Real-World Applications
Drasi’s change-driven approach shines across many domains. For resource optimization, this continuous query identifies underutilized VMs to trigger cost-saving reactions:
MATCH (vm:VirtualMachine)-[:DEPLOYED_IN]->(s:Subscription)
WHERE
vm.status = 'running' AND
vm.utilizationPercent < 10 AND
duration.between(vm.lastHighUtilization, datetime()) > duration('P7D')
RETURN
vm.id AS vmId, vm.utilizationPercent AS usage, s.owner AS owner
For business exceptions, this continuous query flags delayed orders due to stock shortages:
MATCH (o:Order)-[:HAS_ITEM]->(i:OrderItem)-[:REQUIRES]->(p:Product)
WHERE
o.status = 'processing' AND
p.stockLevel < i.quantity AND
duration.between(o.placementDate, datetime()) > duration('P2D')
RETURN
o.id AS orderId, p.id AS productId, p.stockLevel AS stock
In both cases, Drasi simplifies detection and reaction, avoiding the custom logic required in event-based systems.

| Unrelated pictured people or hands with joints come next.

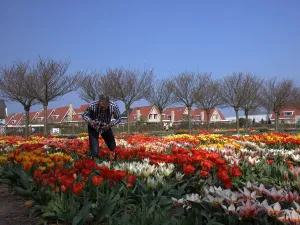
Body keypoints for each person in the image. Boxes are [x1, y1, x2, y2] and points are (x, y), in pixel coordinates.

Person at [81, 95, 121, 159]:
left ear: (109, 103)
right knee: (94, 147)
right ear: (99, 102)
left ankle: (115, 161)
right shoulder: (92, 105)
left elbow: (119, 118)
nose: (103, 109)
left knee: (112, 146)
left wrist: (110, 125)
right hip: (94, 126)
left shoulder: (113, 106)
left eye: (106, 107)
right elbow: (84, 115)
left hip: (106, 126)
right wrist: (90, 121)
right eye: (102, 107)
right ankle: (95, 162)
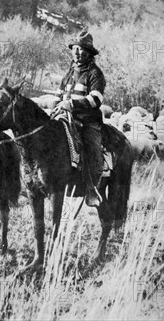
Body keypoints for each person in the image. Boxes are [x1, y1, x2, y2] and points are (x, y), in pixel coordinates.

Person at [53, 31, 105, 207]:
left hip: (88, 120)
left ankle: (91, 189)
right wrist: (54, 108)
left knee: (92, 148)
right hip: (65, 117)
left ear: (89, 53)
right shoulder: (68, 73)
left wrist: (72, 105)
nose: (77, 52)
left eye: (81, 49)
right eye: (75, 48)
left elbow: (96, 99)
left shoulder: (95, 73)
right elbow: (59, 95)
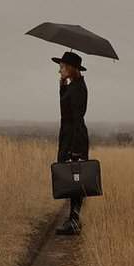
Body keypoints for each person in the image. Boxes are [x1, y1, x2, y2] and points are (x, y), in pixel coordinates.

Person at [53, 51, 89, 235]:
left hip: (75, 138)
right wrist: (62, 87)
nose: (59, 70)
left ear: (71, 68)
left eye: (62, 67)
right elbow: (66, 110)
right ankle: (73, 219)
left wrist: (74, 150)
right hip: (70, 136)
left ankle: (74, 221)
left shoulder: (78, 88)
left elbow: (75, 119)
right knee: (74, 178)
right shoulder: (74, 85)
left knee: (76, 178)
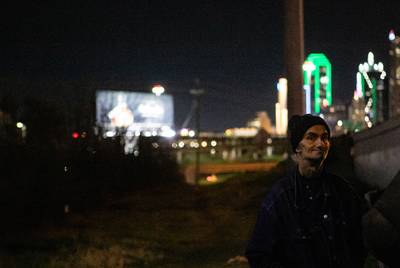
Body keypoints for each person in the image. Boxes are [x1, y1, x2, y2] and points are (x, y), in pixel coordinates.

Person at [245, 114, 366, 268]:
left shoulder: (342, 191)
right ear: (297, 147)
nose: (320, 143)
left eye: (325, 137)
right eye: (311, 137)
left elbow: (361, 240)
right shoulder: (281, 197)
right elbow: (258, 254)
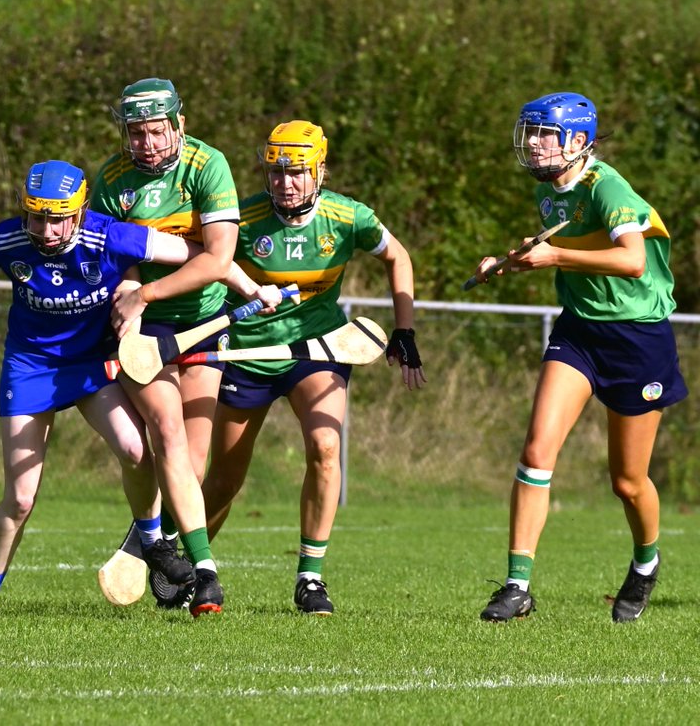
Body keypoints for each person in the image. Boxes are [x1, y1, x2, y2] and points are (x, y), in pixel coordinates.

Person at [0, 160, 275, 614]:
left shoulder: (109, 235)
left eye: (58, 218)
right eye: (38, 217)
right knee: (19, 497)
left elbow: (204, 258)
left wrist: (252, 288)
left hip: (92, 367)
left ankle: (152, 540)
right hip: (31, 369)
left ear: (79, 212)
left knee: (137, 451)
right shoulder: (10, 238)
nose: (48, 229)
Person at [474, 92, 687, 623]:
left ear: (578, 142)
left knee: (627, 481)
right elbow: (566, 248)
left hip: (637, 339)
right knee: (536, 451)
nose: (534, 144)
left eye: (546, 134)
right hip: (579, 334)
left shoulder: (607, 187)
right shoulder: (551, 193)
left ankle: (645, 563)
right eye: (532, 133)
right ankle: (517, 586)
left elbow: (633, 260)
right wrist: (514, 262)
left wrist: (553, 257)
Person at [199, 120, 425, 616]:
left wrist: (404, 329)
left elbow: (398, 256)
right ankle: (191, 567)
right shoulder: (245, 218)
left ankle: (310, 577)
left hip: (317, 349)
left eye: (297, 172)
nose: (286, 182)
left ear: (320, 170)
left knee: (326, 447)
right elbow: (208, 264)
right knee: (226, 477)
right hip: (249, 354)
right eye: (277, 171)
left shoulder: (347, 216)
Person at [94, 77, 240, 616]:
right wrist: (132, 294)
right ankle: (205, 575)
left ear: (178, 124)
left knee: (191, 467)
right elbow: (120, 262)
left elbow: (218, 258)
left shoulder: (208, 165)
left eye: (157, 131)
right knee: (168, 433)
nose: (148, 143)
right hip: (147, 328)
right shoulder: (111, 179)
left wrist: (146, 291)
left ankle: (147, 539)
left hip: (204, 322)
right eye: (137, 133)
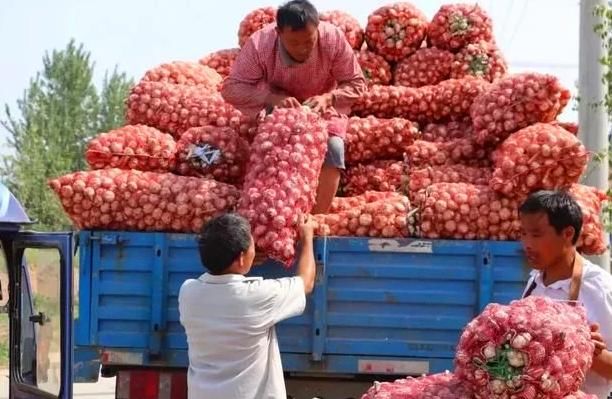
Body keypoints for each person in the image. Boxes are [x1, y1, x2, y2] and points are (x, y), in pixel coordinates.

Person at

Addressing Misconceptions and Scaling Efficiently
Because Drasi is fundamentally a new type of data processing service, it’s easy to underestimate its value, which can come from underestimating the complexity of change detection or assuming event-driven tools suffice. While building a solution with events or polling might work as a one-off solution, repeating the same approach multiple times across an organization is inefficient and expensive. The solutions are also complex and brittle, making them difficult to maintain and update to address changing requirements. Drasi’s standardized approach, rooted in its change-driven architecture and theoretical underpinnings, streamlines change-driven systems, enabling teams to focus on defining queries and reactions rather than rebuilding infrastructure.
Conclusion
For change-driven architectures, Drasi is superior to generic event-based technologies because it targets the specific challenge of reacting to data changes. Its continuous query pattern, precise change semantics, and streamlined reaction pattern deliver cleaner, more efficient solutions than the traditional approaches. Available on GitHub under the Apache 2.0 License, Drasi offers solution architects and developers a robust, scalable foundation to transform complex change detection into declarative, cost-effective implementations—making it the optimal choice for responsive, data-centric systems.